Le jour de l'organisation, le gouverneur, le maire et son conseil municipal au grand complet ainsi que tous les notables de la ville sont venus assister au spectacle.

Le câble, long de trois cents mètres, était arrimé à 2 bulldozers, conduits par Franck et moi. Le poids du câble tendu faisait déjà osciller l'arbre...

Le gouverneur a fait un discours qui a été très applaudi, puis d'un geste grandiose a fait signe aux deux pilotes de faire avancer leur engins. Très facilement le géant s'est abattu avec un grand craquement dans un fracas de branches brisées qui, en touchant le sol, ont soulevé un nuage de poussière.

Les tam-tams ont retenti, couvrant les vivats de la foule...

Le gouverneur et sa suite se dirigèrent alors vers un autre fromager situé au centre du village. Le "grand chef blanc " refit un discours et procéda au baptême du nouvel " arbre du gouverneur " en le ceinturant d'une écharpe tricolore. La Marseillaise a été jouée par la fanfare du 9ème Régiment d'Infanterie Coloniale et les notables ont terminé cette cérémonie en sablant le champagne.

Au P.K.7 le défrichage a été rapidement achevé et nous avons équipés nos engins de scrapers pour prélever de la latérite à proximité de la route et la répandre dans les grosses dépressions. Nous écrêtons également les côtes trop importantes pour réaliser une route la plus plate possible.
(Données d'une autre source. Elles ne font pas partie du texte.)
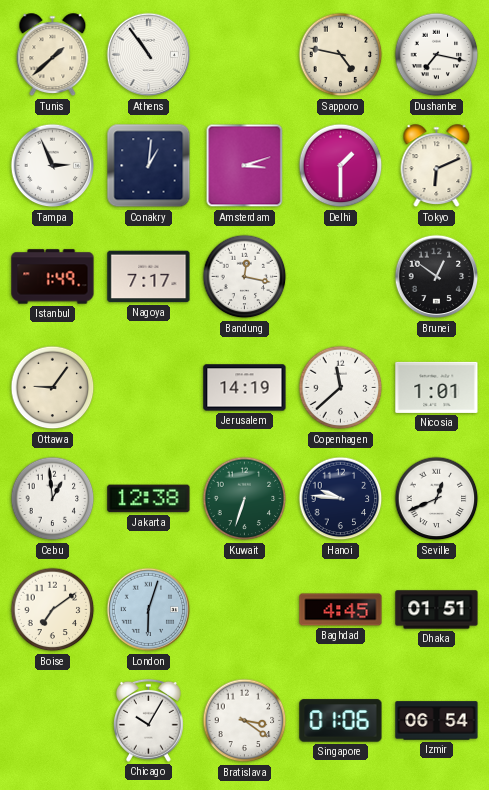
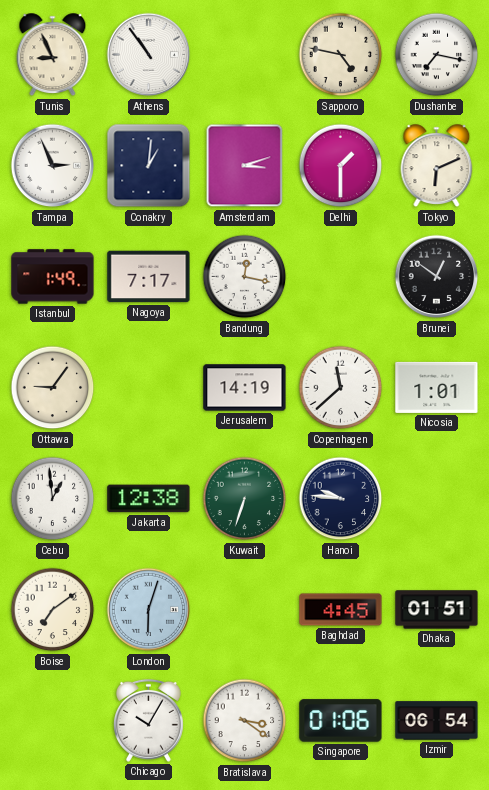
Tunis: 1:38 -> 8:56
Seville: 12:41 -> none
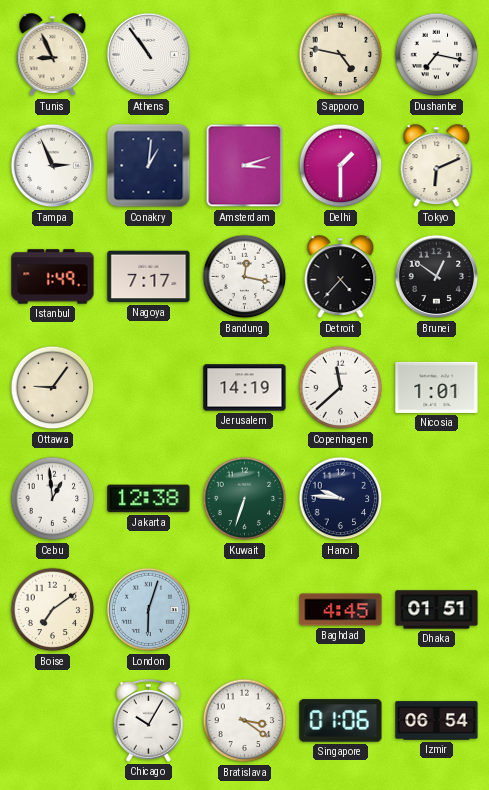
Detroit: none -> 4:37
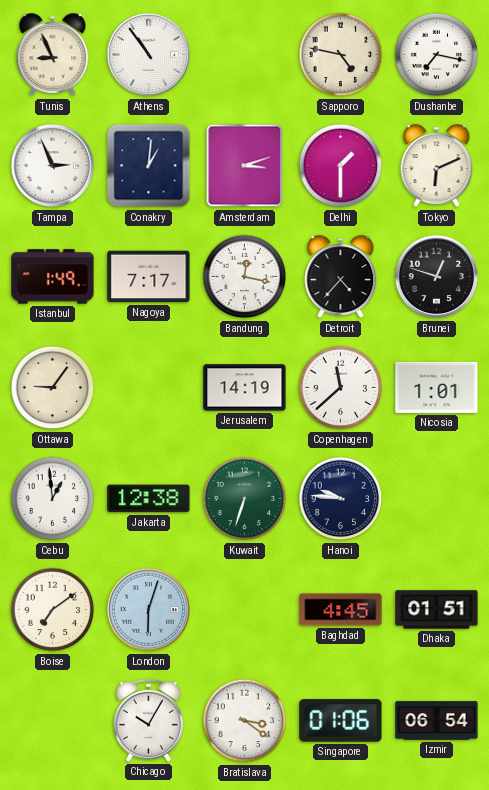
Brunei: 12:51 -> 12:48
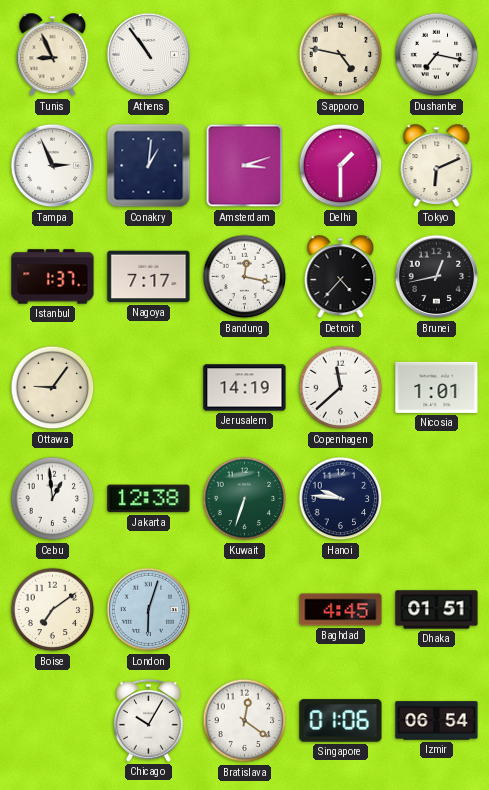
Istanbul: 1:49 -> 1:37
Brunei: 12:48 -> 12:43
Bratislava: 3:21 -> 12:21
Les virages sont relevés pour faciliter la conduite des véhicules et de profonds fossés sont creusés pour évacuer les torrents d'eau à la saison des pluies. Les apports de latérite sont ensuite compactés par d'énormes cylindres dentés et lestés appelés " pied de mouton ". Après finition à la niveleuse, du bitume est répandu sur les neuf mètres de large de la route.

Sur ce chantier j'ai appris le fonctionnement des tracteurs-scrapers " Letourneau ", montés sur pneumatiques qui sont bien plus rapides et plus souples que les bulldozers chenillés.

Lorsque nous travaillons en scraper nous avons une prime de rendement, nos engins sont numérotés et un homme est chargé de compter le nombre de tours journaliers que nous faisons. Au dessus de cent tours journalier notre salaire s'en trouve augmenté en moyenne d'un tiers .

Le travail débute à cinq heures et se termine à treize heures. A dix heures il y a une pose casse-croûte de vingt minutes. Au petit jour nous supportons un pull-over mais à partir de dix heures la chaleur est difficilement supportable. Lorsque nous nous arrêtons, cuits par le soleil et rouge de poussière de latérite agglomérée sur la peau par la sueur, nous n'avons qu'une hâte : prendre une bonne douche tiède pour nous décrasser et nous détendre.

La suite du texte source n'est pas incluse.